## Excerpt
==============================

In the new study LeWinn and her colleagues created a “weighted” version of this dataset that better reflected the distribution of demographic characteristics such as sex, race/ethnicity, parental education and income in the US population, and then asked whether correctly weighting the sample changed what the brain images revealed about how the brain develops during childhood.

The researchers found that weighting the data in this fashion significantly altered what the brain images showed about the timeline of brain development during childhood and adolescence. In most cases, the weighted data showed brain regions reaching their peak size much earlier than the unweighted data would have suggested, suggesting a faster pace of development in the weighted sample. For example, the unweighted data showed overall brain surface area peaking at 12.1 years , while the correctly weighted data revealed that this peak more likely occurs at 9.7 years of age — a 2.4 year difference.

The authors also found that weighting the PING dataset impacted the apparent order in which different brain regions develop. In the unweighted sample, the frontal, occipital, and temporal lobes of the brain all seem to develop at about the same time, which is contrary to a broader understanding in neuroscience that the brain develops from back to front, starting with sensory and motor regions and only in late adolescence finishing the development of regions in the front of the brain involved in more abstract forms of cognition. The weighted imaging data matched this back-to-front model much better: it showed the parietal and occipital lobes in the back of the head developing earliest, followed by the temporal lobe beneath the ears, and the frontal lobe last.

==============================

## Supplied entries

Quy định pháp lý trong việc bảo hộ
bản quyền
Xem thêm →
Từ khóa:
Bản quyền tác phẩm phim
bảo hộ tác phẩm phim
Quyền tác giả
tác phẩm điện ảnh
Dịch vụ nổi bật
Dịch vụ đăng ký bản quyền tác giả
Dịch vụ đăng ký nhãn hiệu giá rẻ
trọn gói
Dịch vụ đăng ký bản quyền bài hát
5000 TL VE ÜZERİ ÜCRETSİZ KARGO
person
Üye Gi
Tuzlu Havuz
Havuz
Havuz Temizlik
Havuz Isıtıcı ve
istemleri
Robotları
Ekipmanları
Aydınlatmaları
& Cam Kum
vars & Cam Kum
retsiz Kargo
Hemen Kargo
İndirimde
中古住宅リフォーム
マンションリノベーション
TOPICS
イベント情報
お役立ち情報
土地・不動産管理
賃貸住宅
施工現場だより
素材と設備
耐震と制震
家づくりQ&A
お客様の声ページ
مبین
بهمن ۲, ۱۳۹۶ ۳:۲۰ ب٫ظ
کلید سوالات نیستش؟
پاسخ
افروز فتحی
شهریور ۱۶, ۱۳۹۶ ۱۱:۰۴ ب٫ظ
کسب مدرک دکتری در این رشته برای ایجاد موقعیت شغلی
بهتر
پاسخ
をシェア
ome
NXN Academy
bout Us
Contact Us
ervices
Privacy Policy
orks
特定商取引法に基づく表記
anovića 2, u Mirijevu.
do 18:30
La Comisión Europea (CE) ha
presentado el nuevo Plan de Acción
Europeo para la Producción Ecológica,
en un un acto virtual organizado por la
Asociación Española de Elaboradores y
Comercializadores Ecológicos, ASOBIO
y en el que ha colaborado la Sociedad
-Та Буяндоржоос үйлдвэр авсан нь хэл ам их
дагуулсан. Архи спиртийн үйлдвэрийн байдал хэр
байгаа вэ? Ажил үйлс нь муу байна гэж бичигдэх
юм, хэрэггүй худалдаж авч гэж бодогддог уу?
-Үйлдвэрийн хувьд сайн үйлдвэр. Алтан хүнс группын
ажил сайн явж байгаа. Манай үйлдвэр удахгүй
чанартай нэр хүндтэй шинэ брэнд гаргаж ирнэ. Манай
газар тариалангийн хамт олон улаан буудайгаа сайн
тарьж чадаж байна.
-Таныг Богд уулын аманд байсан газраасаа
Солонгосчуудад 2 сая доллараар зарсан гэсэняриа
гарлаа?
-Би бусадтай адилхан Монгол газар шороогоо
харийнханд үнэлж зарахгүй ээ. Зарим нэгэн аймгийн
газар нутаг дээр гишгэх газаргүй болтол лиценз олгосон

==============================

## Task item
Answer these questions about the brain development excerpt:
(a) Whose demographic makeup was the weighted version of the dataset made to match more closely?
(b) At what age did overall brain surface area peak in the unweighted data?
(c) Which lobe did the weighted data show developing last?

## Solution for this task
(a) The US population.
(b) 12.1 years.
(c) The frontal lobe.